Entonces, Rianna maldijo a su padre, lo maldijo con toda la rabia que aún le restaba por haber mezclado a su familia con aquella gente y su obscena religión. ¿En qué estaría pensando cuando lo hizo? ¿Qué atrocidades como aquélla habría cometido él mismo en el nombre de Mann?

Rianna chillaba; el dolor superaba los límites de lo soportable. Pero peor, mucho peor, era la sensación del gusano perforándole el cuerpo y abriéndose paso por su interior.

Los acólitos aflojaron la presión que ejercían sobre ella y Rianna se incorporó violentamente y se hurgó la herida de la espalda, buscando al intruso.

Entonces ocurrió algo inesperado: le abandonaron las fuerzas de las extremidades. Se derrumbó de nuevo sobre la cubierta, junto a los tres esclavos que ya yacían allí, jadeando inútilmente y con los ojos en blanco. No podía moverse ni hablar, y sólo pudo asistir como mera espectadora a lo que ocurrió a continuación.

Trajeron otro grupo de esclavos y les aplicaron un gusano a cada uno por turnos. Enseguida hubo sobre la cubierta una docena de cautivos despatarrados y paralizados. La sensación de pánico que impregnaba la atmósfera del barco crecía a medida que se aceleraba poco a poco el tempo del tambor. Los dos sacerdotes observaban los cuerpos amontonados de sus víctimas con los ojos rebosantes de una excitación lasciva. Conversaban apaciblemente mientras se acariciaban sus propios cuerpos, y de vez en cuando aspiraban profundamente los vapores que emanaban de un cuenco con algún tipo de líquido narcótico, sobre cuya superficie reverbera el reflejo de las exquisitas cadenitas de oro que les adornaban los rostros.

Todo empezó con el asesinato de un esclavo, un anciano con cataratas en los ojos; los pechos secos y caídos de la sacerdotisa desnuda se menearon cuando se inclinó sobre él y le hundió el cuchillo.

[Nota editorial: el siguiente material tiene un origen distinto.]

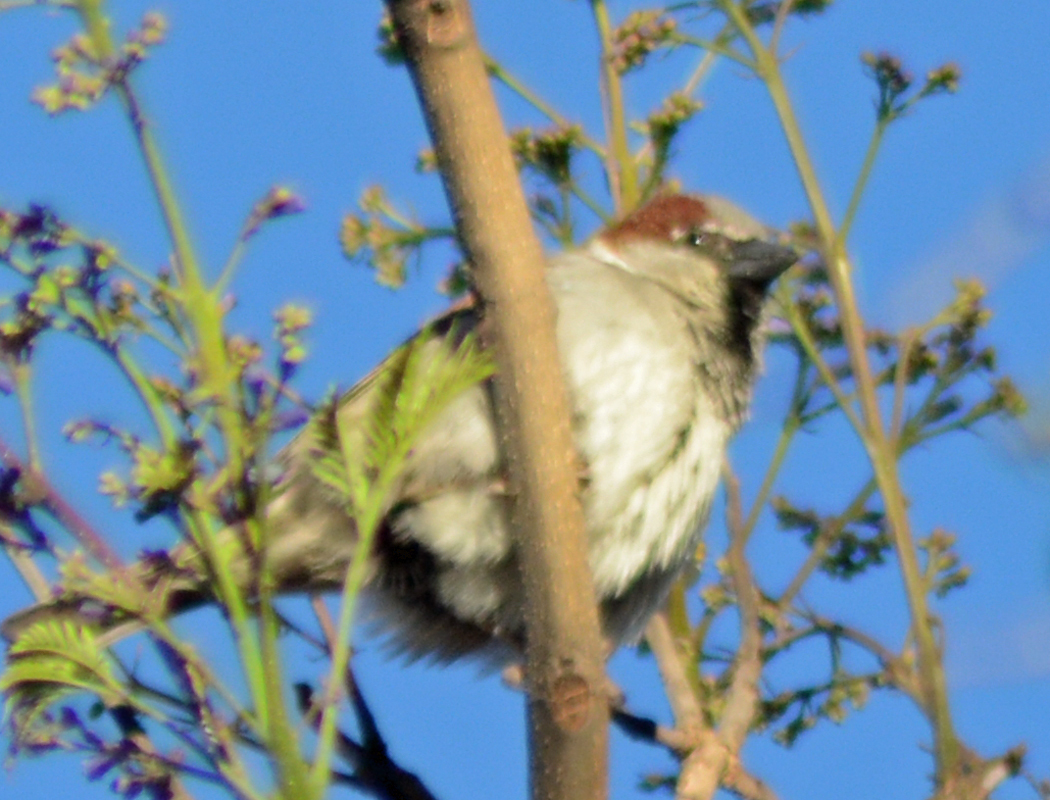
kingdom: Animalia
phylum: Chordata
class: Aves
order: Passeriformes
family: Passeridae
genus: Passer
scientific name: Passer domesticus
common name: House sparrow
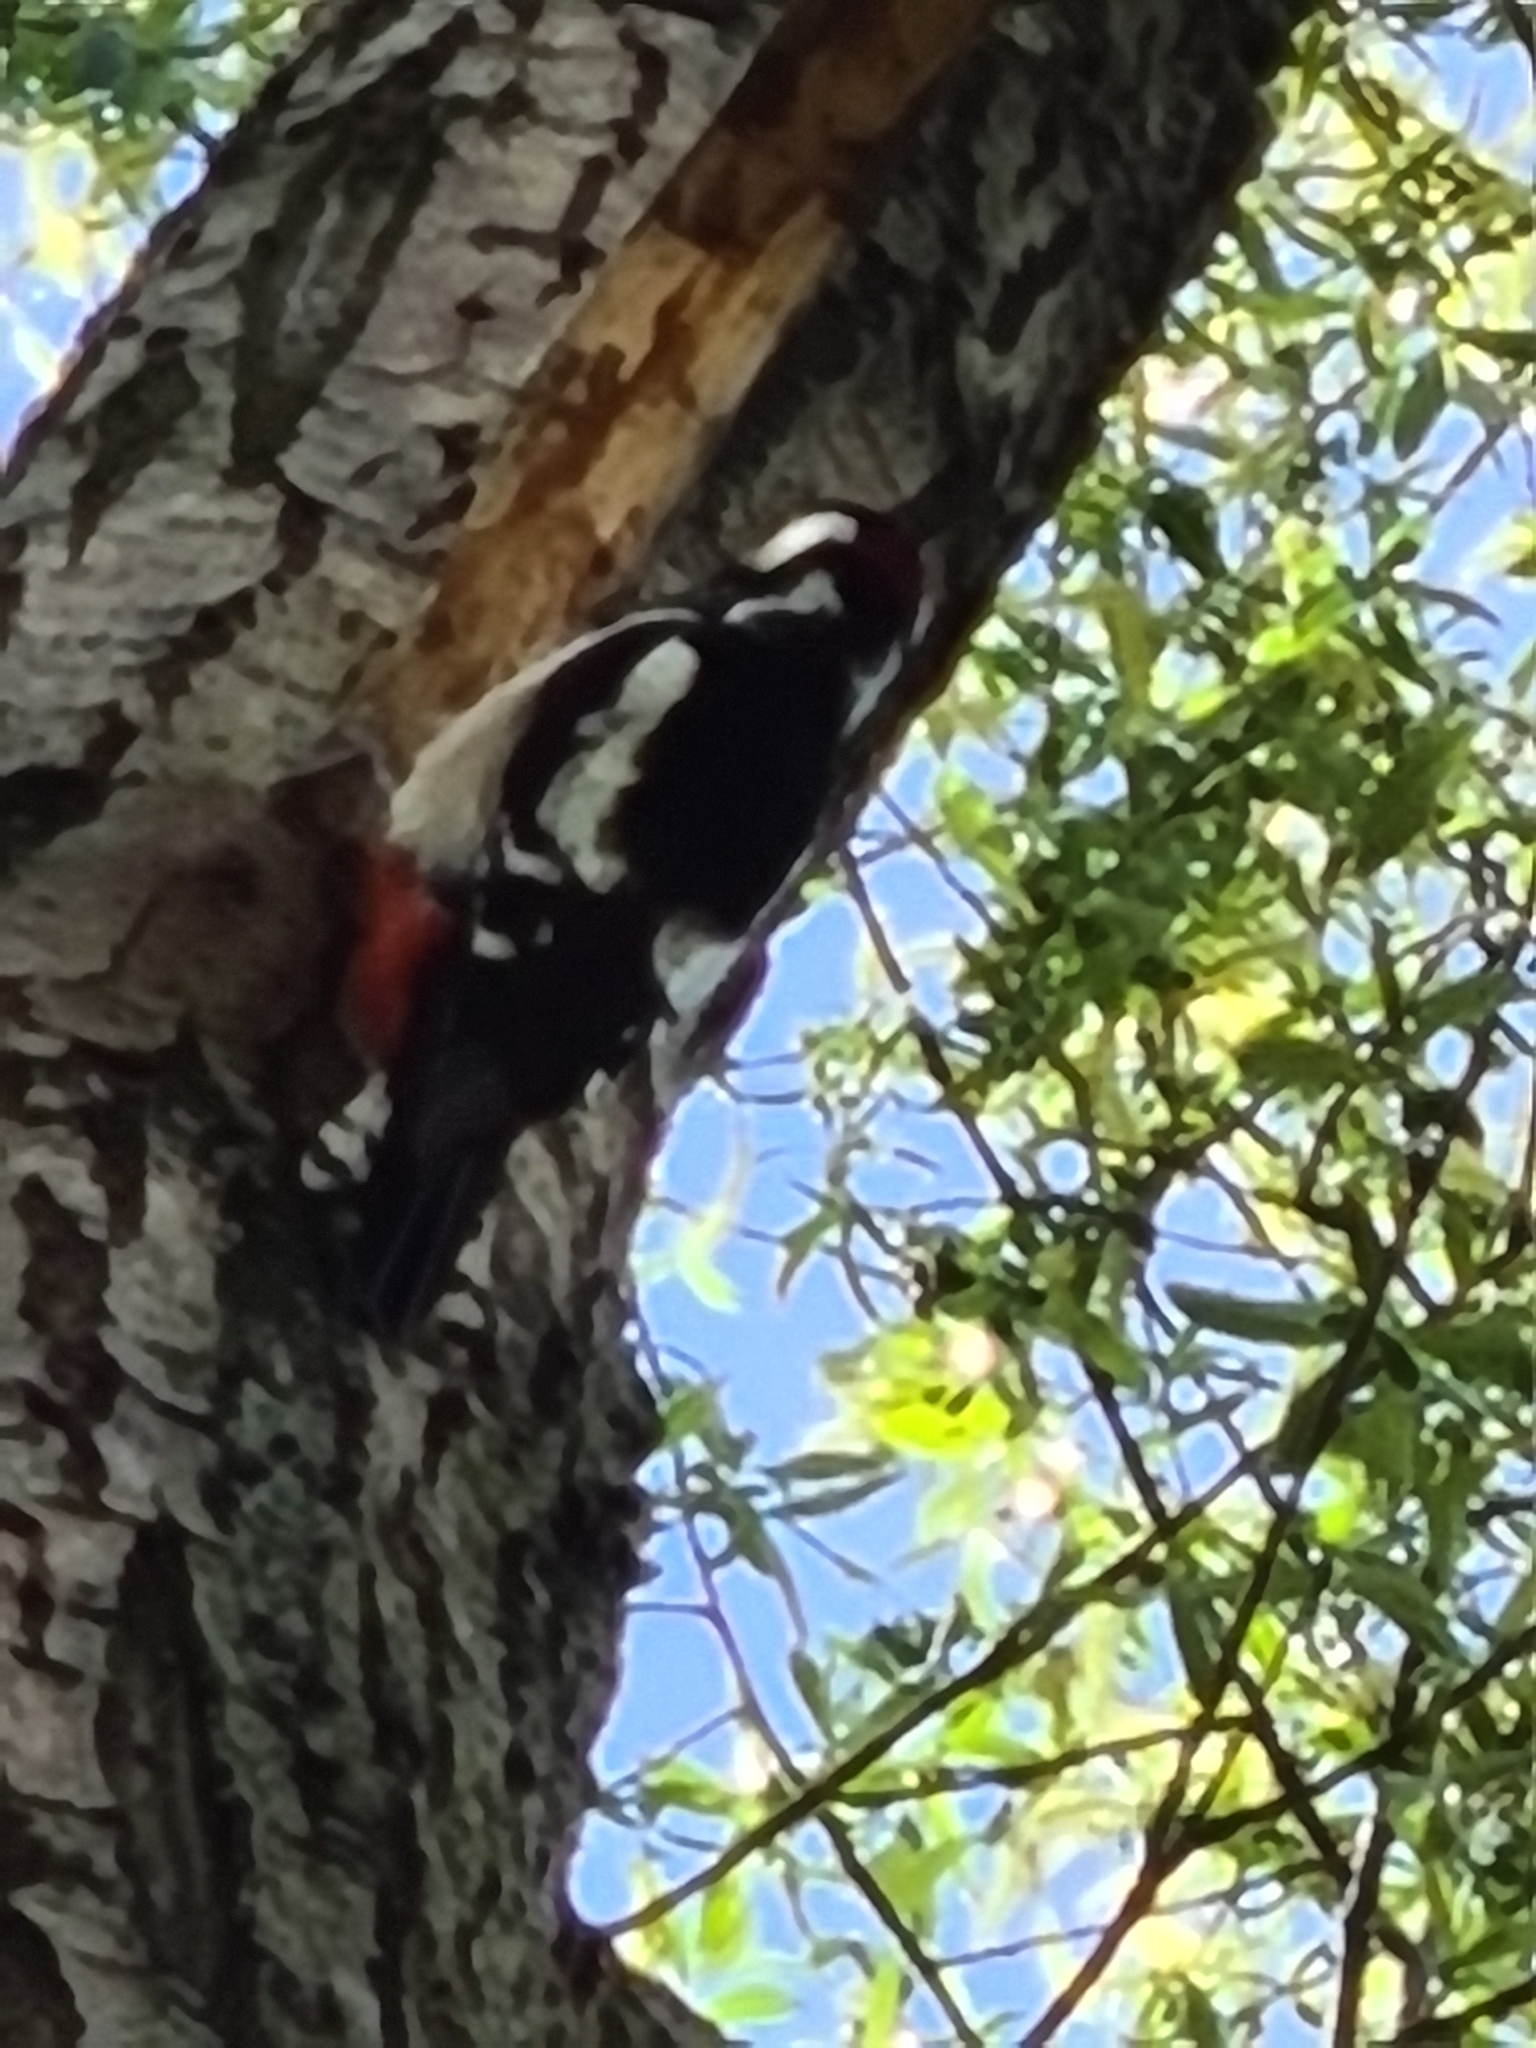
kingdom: Animalia
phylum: Chordata
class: Aves
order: Piciformes
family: Picidae
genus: Dendrocopos
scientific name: Dendrocopos major
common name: Great spotted woodpecker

La intensidad de la atmósfera aumentó abruptamente. Era como si la sacerdotisa hubiera perforado con su cuchillo algo más que una barrera física, como si también hubiera abierto una brecha en un muro supraterrenal: una especie de membrana que se extendía sobre todos los seres vivos y que impedía que el común de los mortales viera una realidad exterior e ilimitada vetada a la humanidad. Los gritos del viejo moribundo desgarraron el aire nocturno. Los esclavos paralizados contemplaron el destino que les aguardaba, tumbados sobre la cubierta, temblorosos, mientras en los labios se les acumulaba espuma ensangrentada. Sin embargo, la muerte sólo era el primer acto.